Beta had maximum sustained winds at 60 mph (95 kph) and was moving northwest at 3 mph (13 kph).
Forecasters were predicting up to 4 feet (1.2 meters) of storm surge along parts of the Texas coast that included Baffin Bay, Corpus Christi Bay, Galveston Bay and more. Wind, heavy rainfall and life-threatening surf and rip current conditions were also expected with the storm.
Forecasters ran out of traditional storm names on Friday, forcing the use of the Greek alphabet for only the second time since the 1950s.

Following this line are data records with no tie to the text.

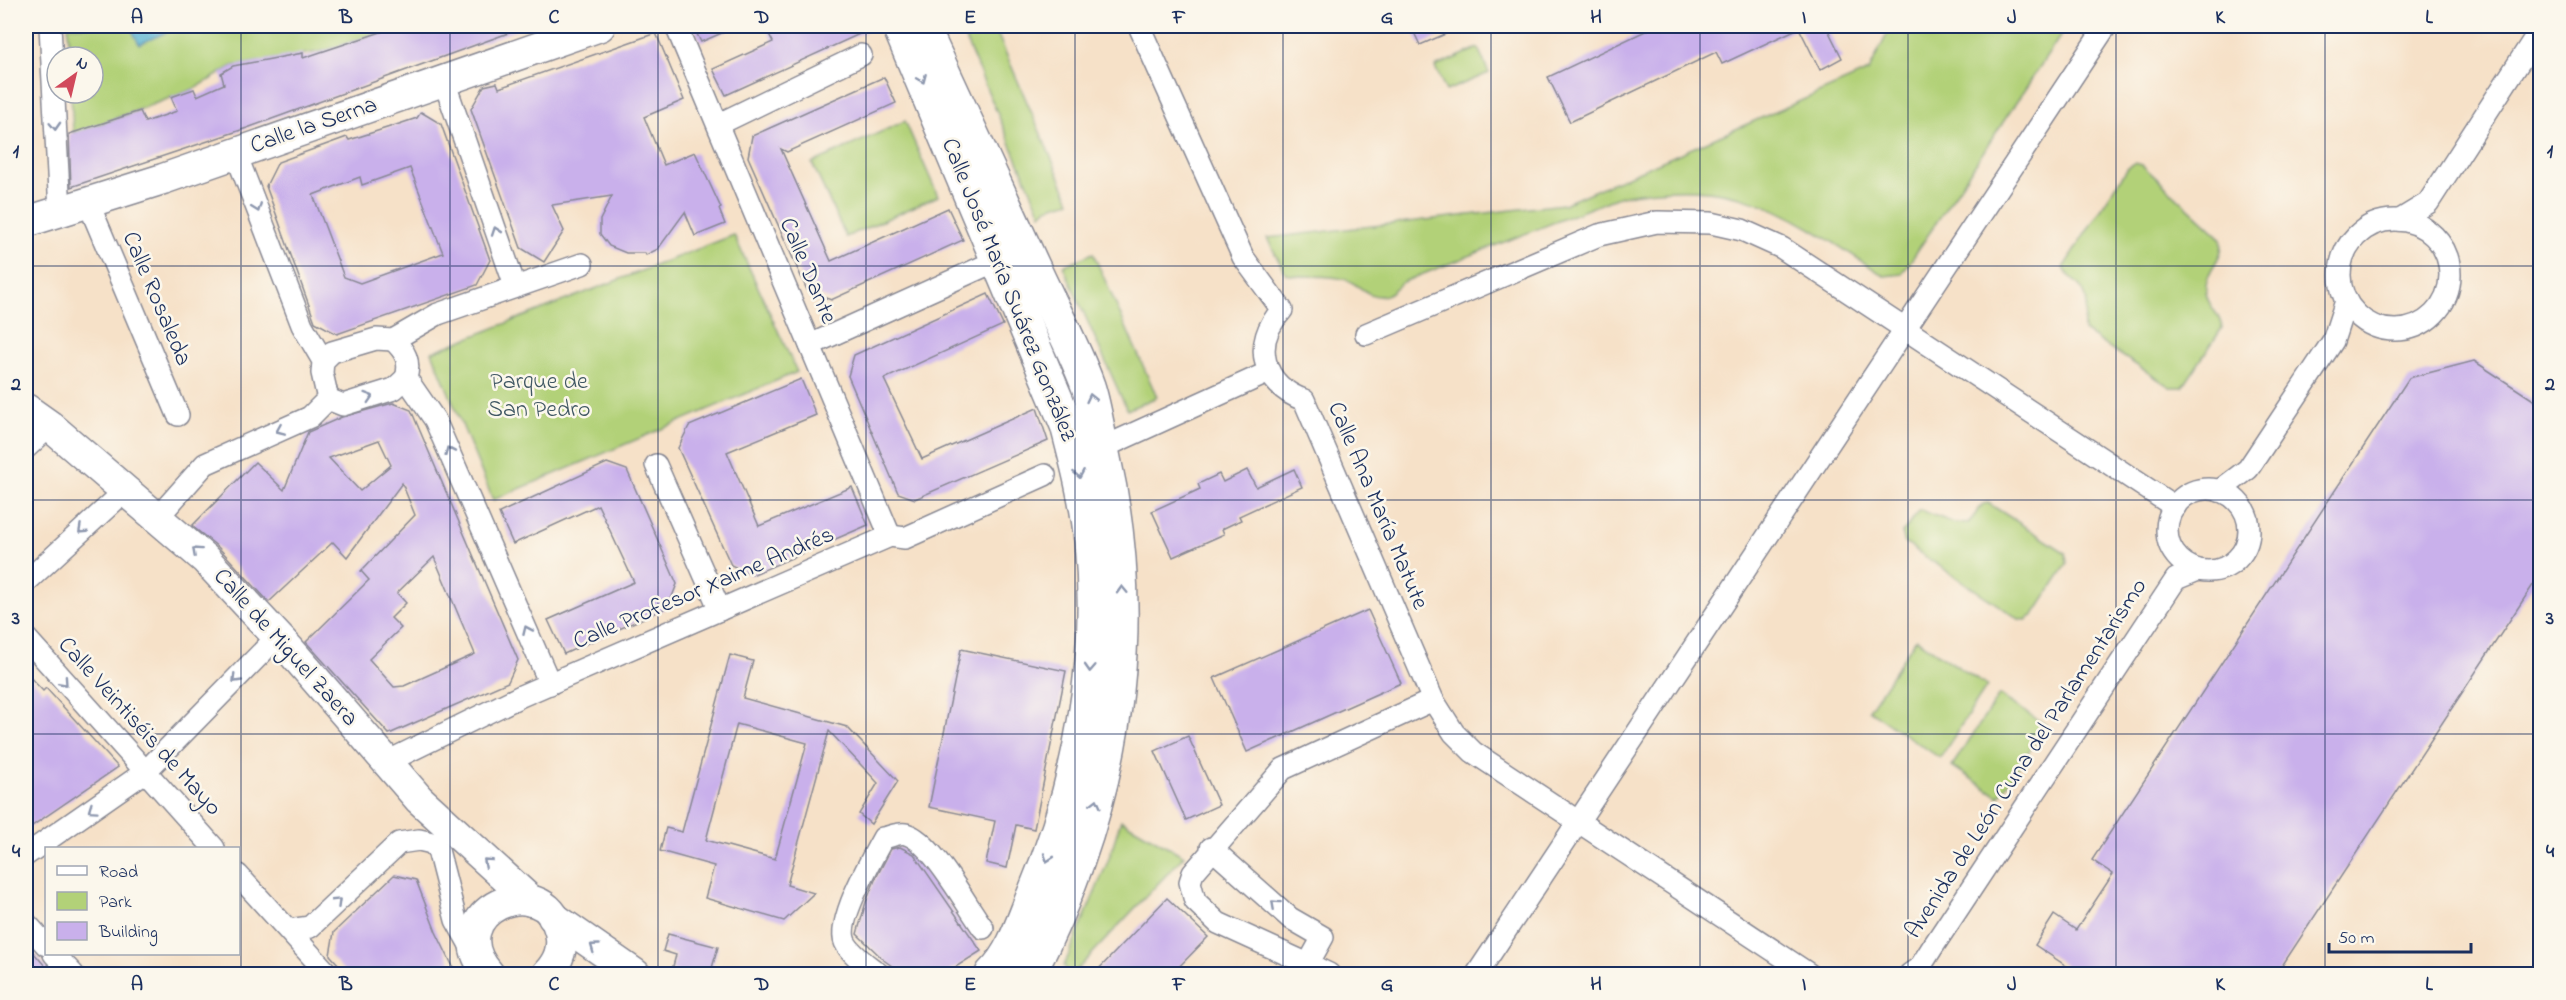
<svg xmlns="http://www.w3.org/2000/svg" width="2566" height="1000" viewBox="0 0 2566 1000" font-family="'Indie Flower',sans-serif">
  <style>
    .green { fill: #b2d178; stroke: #66806b; stroke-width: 1.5 }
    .water { fill: #52b1d1; stroke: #367098; stroke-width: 1.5 }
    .building { fill: #c9b0eb; fill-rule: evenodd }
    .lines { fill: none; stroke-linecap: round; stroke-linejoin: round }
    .street-casing { stroke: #888893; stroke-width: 24 }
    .secondary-casing { stroke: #888893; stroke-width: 33 }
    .primary-casing { stroke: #888893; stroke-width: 36 }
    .street { stroke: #fff; stroke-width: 21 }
    .secondary { stroke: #fff; stroke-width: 30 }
    .primary { stroke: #fff; stroke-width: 33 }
    .oneway { stroke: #8d97ae }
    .grid { fill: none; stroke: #1b2f5e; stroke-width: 1.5; stroke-opacity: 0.55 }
    .labels { text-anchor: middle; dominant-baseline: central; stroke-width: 5; stroke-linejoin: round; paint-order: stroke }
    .street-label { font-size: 24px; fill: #1b2f5e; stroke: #fbf7ec }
    .park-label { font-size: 24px; fill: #415864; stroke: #fbf7ec }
    .neatline { fill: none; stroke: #1b2f5e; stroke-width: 2 }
    .grid-label { font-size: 20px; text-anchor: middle; font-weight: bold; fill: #1b2f5e }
  </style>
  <rect width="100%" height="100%" fill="#fbf7ec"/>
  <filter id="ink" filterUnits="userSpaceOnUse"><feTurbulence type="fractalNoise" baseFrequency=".0167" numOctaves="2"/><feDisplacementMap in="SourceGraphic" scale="12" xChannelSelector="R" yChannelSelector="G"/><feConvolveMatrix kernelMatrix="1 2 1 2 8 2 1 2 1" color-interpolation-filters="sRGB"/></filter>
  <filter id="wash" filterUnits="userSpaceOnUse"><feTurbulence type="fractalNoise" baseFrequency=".008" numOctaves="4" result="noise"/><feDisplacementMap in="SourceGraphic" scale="24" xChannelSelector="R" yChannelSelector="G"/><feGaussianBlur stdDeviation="1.35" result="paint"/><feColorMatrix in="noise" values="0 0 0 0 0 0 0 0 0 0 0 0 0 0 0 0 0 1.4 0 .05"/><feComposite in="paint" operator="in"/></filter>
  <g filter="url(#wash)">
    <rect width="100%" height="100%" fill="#f6e1c8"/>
    <g class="green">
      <path d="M68 26H399L324 51 233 66 194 89 79 132H73L71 93H93V57H69Z"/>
      <path d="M984 26H994L1070 201 1047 208 1041 214 963 34Z"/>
      <path d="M1891 26H2067L1902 274 1884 276C1789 213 1740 174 1621 196L1403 282C1394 288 1391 296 1380 296 1368 297 1358 284 1347 280 1326 273 1306 279 1286 274L1267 238 1564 204 1869 71Z"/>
      <path d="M1478 48 1489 73 1446 91 1435 67Z"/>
      <path d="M905 121 938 196 846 237 812 163Z"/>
      <path d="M2135 163 2142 165 2221 238C2226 258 2207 267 2206 286 2204 304 2220 312 2222 328L2183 387H2170L2084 331C2082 319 2089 310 2086 298 2083 284 2069 280 2063 268L2128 167Z"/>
      <path d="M734 235 797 372 493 500 432 352Z"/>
      <path d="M1093 253 1157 397 1127 410 1063 266Z"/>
      <path d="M1988 503 2066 553 2067 564 2034 615 2026 620 2019 619 1905 543 1902 533 1920 510 1954 523 1968 524 1983 504Z"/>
      <path d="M1916 639 1987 686 1940 758 1869 710Z"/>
      <path d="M1999 695 2046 725 1999 797 1952 766Z"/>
      <path d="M1121 820 1184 856 1074 973 1069 974 1064 966 1108 861Z"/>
    </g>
    <path class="water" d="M130 26H181L139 44Z"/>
    <g id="blocks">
      <g class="building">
        <path d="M399 26 525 27 247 128 71 187 69 134 140 111 145 122 177 111 171 97 194 89 197 96 224 84 221 73 233 66 303 53V58Z"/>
        <path d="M693 26H738L701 42Z"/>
        <path d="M765 26H877L726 95 713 69 773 42Z"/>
        <path d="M1411 26H1464L1420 45Z"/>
        <path d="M1656 26H1826L1842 58 1820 70 1799 28 1722 64 1716 52 1570 122 1548 77Z"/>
        <path d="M656 33 684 100 644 117 664 165 695 152 721 208 719 209 725 224 695 236 685 212 658 249 646 255 645 253H626L609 246 600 234V220L612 196 552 205 564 231 544 262 521 248 471 109 484 86 497 83 499 88Z"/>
        <path d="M884 77 896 103 787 152 781 149 831 261 948 208 963 240 831 300 807 290 748 157 752 136Z"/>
        <path d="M421 112 441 124 490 260 477 285 337 334 315 322 266 186 278 162 347 137 349 140 393 126 417 118ZM410 168 443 253 360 283 344 277 313 195 360 177 362 185Z"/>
        <path d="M988 294 1003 325 884 379 922 459 1037 408 1048 441 915 499 898 493 848 376 854 355Z"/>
        <path d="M2474 361 2541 405V573L2276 975H2080L2035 945 2054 915 2076 930 2113 874 2092 860 2409 378Z"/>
        <path d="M801 379 816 415 727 452 759 526 852 487 868 525 752 575 731 565 678 448 689 426Z"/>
        <path d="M393 403 411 410 518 660 508 682 389 734 306 642 369 580 361 571 415 515 402 483 347 557 333 542 269 602 218 547 192 526 255 462 284 490 308 432 342 417ZM379 440 391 465 360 491 329 458ZM434 557 475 654 404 686 394 687 369 659 401 628 391 618 406 603 397 593Z"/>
        <path d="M607 463 627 470 677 584 668 607 564 654 548 620 634 582 598 505 513 544 499 513Z"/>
        <path d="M1294 469 1302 487 1239 516 1241 520 1222 529 1224 534 1173 557 1152 511 1200 489 1198 484 1219 474 1223 482 1247 470 1256 487Z"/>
        <path d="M1368 610 1401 683 1247 752 1214 678Z"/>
        <path d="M961 649 1066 671 1034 829 1016 825 1007 868 986 863 995 821 929 807Z"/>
        <path d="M730 655 753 661 743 698 847 727 898 781 871 824 859 814 878 783 829 731 787 885 814 893 784 921 705 898 714 866 660 851 666 828 682 832ZM737 724 807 743 775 859 706 840Z"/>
        <path d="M26 673 43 691 46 688 118 767 26 830Z"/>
        <path d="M1188 736 1219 805 1186 820 1155 751Z"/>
        <path d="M900 847 914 854 981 951 943 975 903 974 885 961 857 934 866 902 875 880 891 849Z"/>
        <path d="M394 875 416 880 436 932 457 975H348L330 955 334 932Z"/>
        <path d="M1167 898 1208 937 1171 975H1093Z"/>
        <path d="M668 934 718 947 710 975H687L672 970 676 955 663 951Z"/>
        <path d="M26 944 53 975H26Z"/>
      </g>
    </g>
  </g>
  <g filter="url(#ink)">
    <use href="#blocks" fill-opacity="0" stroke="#888893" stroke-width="1.5"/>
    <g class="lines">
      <defs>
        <g id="street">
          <path d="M50 26 60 211"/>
          <path d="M676 26 890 536"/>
          <path d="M1139 26 1243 257 1282 310C1251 343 1262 385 1304 400L1433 700 1454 733 1473 752 1809 974"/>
          <path d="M444 81 515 286"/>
          <path d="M719 124 861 55"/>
          <path d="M236 154 302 325 323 361 322 373 328 399"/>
          <path d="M88 202 178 415"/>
          <path d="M2400 220 2428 203 2540 30"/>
          <circle cx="2395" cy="275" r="55"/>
          <path d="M1366 334 1599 235 1657 222 1711 223 1742 230 1782 248 2175 507"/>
          <path d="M393 340C405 351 411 361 406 378L435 420 550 684"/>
          <path d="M810 345 1009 255"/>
          <path d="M323 361 332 352 376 339 393 340 438 314 582 264"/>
          <path d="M328 399 343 405 394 389 406 378"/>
          <path d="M26 448 50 426"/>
          <path d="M1102 448 1269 372"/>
          <path d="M656 465 720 610"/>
          <circle cx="2208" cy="530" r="41"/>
          <path d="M2219 491 2248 469 2258 454 2333 341 2346 301"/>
          <path d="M158 517 205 464 310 417 328 399"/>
          <path d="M26 582 126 490"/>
          <path d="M26 638 214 848"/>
          <path d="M387 762 521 696 890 536 905 538 1045 475"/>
          <path d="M1211 848 1290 918 1323 937 1308 964 1218 923 1195 901 1190 882 1193 873 1283 769 1433 700"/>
          <path d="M26 855 145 772 277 637"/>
          <path d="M238 875 328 974"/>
          <path d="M26 923 46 945"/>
          <path d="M289 930 310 927 399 843 419 840 432 843 438 850 456 920 474 952"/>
          <path d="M54 954 73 974"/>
          <path d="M1308 964 1329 974"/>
          <path d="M879 974C868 965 851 955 845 942 836 922 872 858 883 838 890 837 899 832 906 834 932 841 966 905 983 928"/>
          <path d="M1477 974 2106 26"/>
          <path d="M1910 974 1920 967 1932 948 2176 579 2198 570"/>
        </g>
        <g id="secondary">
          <path d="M26 222 163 179 600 26"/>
          <path d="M26 409 50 426 205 559 290 650 419 799 531 901"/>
          <path d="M553 917 635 974"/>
          <path d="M489 974C435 912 545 865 560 932 564 949 558 962 547 974"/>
        </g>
        <g id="primary">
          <path d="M899 26 1067 425C1077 463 1087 502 1091 541 1103 660 1080 785 1034 894 1023 921 1013 954 992 974"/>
          <path d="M927 37C963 116 1000 194 1036 273 1053 310 1074 347 1088 386 1095 407 1098 432 1103 454 1144 635 1113 810 1029 974"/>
        </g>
      </defs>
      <use href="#street" class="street-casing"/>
      <use href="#secondary" class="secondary-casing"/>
      <use href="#primary" class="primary-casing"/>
      <use href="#street" class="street"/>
      <use href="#secondary" class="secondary"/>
      <use href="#primary" class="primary"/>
    </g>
    <defs><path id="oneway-chevron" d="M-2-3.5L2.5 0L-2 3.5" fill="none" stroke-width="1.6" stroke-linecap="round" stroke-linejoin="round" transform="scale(1.5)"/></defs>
    <g class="oneway">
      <use href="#oneway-chevron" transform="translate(922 79) rotate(67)"/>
      <use href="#oneway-chevron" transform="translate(55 126) rotate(87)"/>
      <use href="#oneway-chevron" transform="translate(257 208) rotate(69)"/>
      <use href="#oneway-chevron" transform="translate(496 231) rotate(-109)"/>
      <use href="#oneway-chevron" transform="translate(369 397) rotate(-18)"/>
      <use href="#oneway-chevron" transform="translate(1091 398) rotate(-103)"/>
      <use href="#oneway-chevron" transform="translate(280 430) rotate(157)"/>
      <use href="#oneway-chevron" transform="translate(449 451) rotate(-114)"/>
      <use href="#oneway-chevron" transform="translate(1079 474) rotate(80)"/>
      <use href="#oneway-chevron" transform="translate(82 530) rotate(137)"/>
      <use href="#oneway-chevron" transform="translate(196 551) rotate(-138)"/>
      <use href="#oneway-chevron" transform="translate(1122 590) rotate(-92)"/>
      <use href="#oneway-chevron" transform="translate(527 630) rotate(-114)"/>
      <use href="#oneway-chevron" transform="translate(1090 668) rotate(93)"/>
      <use href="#oneway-chevron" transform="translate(236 679) rotate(134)"/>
      <use href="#oneway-chevron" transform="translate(64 682) rotate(48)"/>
      <use href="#oneway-chevron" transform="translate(1096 803) rotate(-76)"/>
      <use href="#oneway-chevron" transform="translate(92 809) rotate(145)"/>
      <use href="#oneway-chevron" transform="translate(1048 858) rotate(109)"/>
      <use href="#oneway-chevron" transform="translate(487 862) rotate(-138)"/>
      <use href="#oneway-chevron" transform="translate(337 902) rotate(-44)"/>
      <use href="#oneway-chevron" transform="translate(1275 904) rotate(-138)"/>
      <use href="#oneway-chevron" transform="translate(594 947) rotate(-144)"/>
    </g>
  </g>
  <path class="grid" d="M241 26V974M450 26V974M658 26V974M866 26V974M1075 26V974M1283 26V974M1491 26V974M1700 26V974M1908 26V974M2116 26V974M2325 26V974M26 266H2540M26 500H2540M26 734H2540"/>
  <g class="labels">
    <g class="street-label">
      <text transform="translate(314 126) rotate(-19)">Calle la Serna</text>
      <text transform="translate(807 271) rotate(67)">Calle Dante</text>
      <text transform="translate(1008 290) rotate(68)">Calle José María Suárez González</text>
      <text transform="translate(156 299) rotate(67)">Calle Rosaleda</text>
      <text transform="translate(1377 506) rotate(67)">Calle Ana María Matute</text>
      <text transform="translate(704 589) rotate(-23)">Calle Profesor Xaime Andrés</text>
      <text transform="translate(285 648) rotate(48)">Calle de Miguel Zaera</text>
      <text transform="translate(139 727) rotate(48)">Calle Veintiséis de Mayo</text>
      <text transform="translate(2027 759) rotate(-57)">Avenida de León Cuna del Parlamentarismo</text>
    </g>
    <g class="park-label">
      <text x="539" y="382">Parque de<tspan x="539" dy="28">San Pedro</tspan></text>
    </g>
  </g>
  <rect width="2566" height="1000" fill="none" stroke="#fbf7ec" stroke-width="66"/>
  <rect x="45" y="847" width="195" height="108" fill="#fbf7ec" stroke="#a1a7b3" stroke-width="1.5"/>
  <rect x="57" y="866" width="30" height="9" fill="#ffffff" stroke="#a1a7b3" stroke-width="1.5"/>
  <text x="99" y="877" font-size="18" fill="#1b2f5e">Road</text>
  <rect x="57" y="892" width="30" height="18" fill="#b2d178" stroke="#a1a7b3" stroke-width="1.5"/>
  <text x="99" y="907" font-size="18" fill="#1b2f5e">Park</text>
  <rect x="57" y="922" width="30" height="18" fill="#c9b0eb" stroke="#a1a7b3" stroke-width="1.5"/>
  <text x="99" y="937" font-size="18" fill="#1b2f5e">Building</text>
  <g transform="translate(75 75) rotate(34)"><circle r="28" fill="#fbf7ec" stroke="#a1a7b3" stroke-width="1.5"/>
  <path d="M0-4.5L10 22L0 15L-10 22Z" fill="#d1495b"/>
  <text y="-9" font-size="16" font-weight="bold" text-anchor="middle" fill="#1b2f5e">N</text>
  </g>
  <path d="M2329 943v9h142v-9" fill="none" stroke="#1b2f5e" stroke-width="3"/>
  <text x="2338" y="943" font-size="18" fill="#1b2f5e" stroke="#fbf7ec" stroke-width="4.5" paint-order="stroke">50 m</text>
  <rect x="33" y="33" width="2500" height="934" class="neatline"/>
  <g class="grid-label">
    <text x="137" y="23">A</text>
    <text x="346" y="23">B</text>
    <text x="554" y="23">C</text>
    <text x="762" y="23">D</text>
    <text x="970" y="23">E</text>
    <text x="1179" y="23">F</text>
    <text x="1387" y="23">G</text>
    <text x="1596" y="23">H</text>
    <text x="1804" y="23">I</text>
    <text x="2012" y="23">J</text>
    <text x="2220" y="23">K</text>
    <text x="2429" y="23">L</text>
    <text x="16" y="157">1</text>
    <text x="2550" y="157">1</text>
    <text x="16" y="390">2</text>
    <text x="2550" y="390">2</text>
    <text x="16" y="624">3</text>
    <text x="2550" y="624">3</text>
    <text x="16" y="857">4</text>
    <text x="2550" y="857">4</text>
    <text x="137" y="990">A</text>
    <text x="346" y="990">B</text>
    <text x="554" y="990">C</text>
    <text x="762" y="990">D</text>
    <text x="970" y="990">E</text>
    <text x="1179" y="990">F</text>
    <text x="1387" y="990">G</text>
    <text x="1596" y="990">H</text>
    <text x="1804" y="990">I</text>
    <text x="2012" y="990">J</text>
    <text x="2220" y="990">K</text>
    <text x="2429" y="990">L</text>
  </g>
</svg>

Meanwhile, Hurricane Teddy remained a powerful hurricane Saturday, with maximum sustained winds at 120 mph. Teddy was centered 560 miles (1,045 kilometers) southeast of Bermuda less than a week after Hurricane Paulette made landfall in the wealthy British territory.
A tropical storm warning was in effect for Bermuda. Large swells from Teddy were forecast to impact the Lesser Antilles, the Greater Antilles, the Bahamas and Bermuda, and were expected to impact the U.S. East Coast.
Parts of the Alabama coast and Florida Panhandle were still reeling from the effects of Hurricane Sally, which roared ashore on Wednesday. At least two deaths were blamed on the system, and hundreds of thousands of people were still without power late Friday.
Alpha dissipated Friday night after bringing rain to Portugal. Tropical Storm Wilfred remained at sea but was not expected to impact land and weaken in the coming days.
Saturday, another system in the Atlantic was given a 50 percent chance of development in the next five days with forecasters saying it is no risk to South Florida at this time. A system that has not left the coast of Africa yet has a 10 percent chance of development.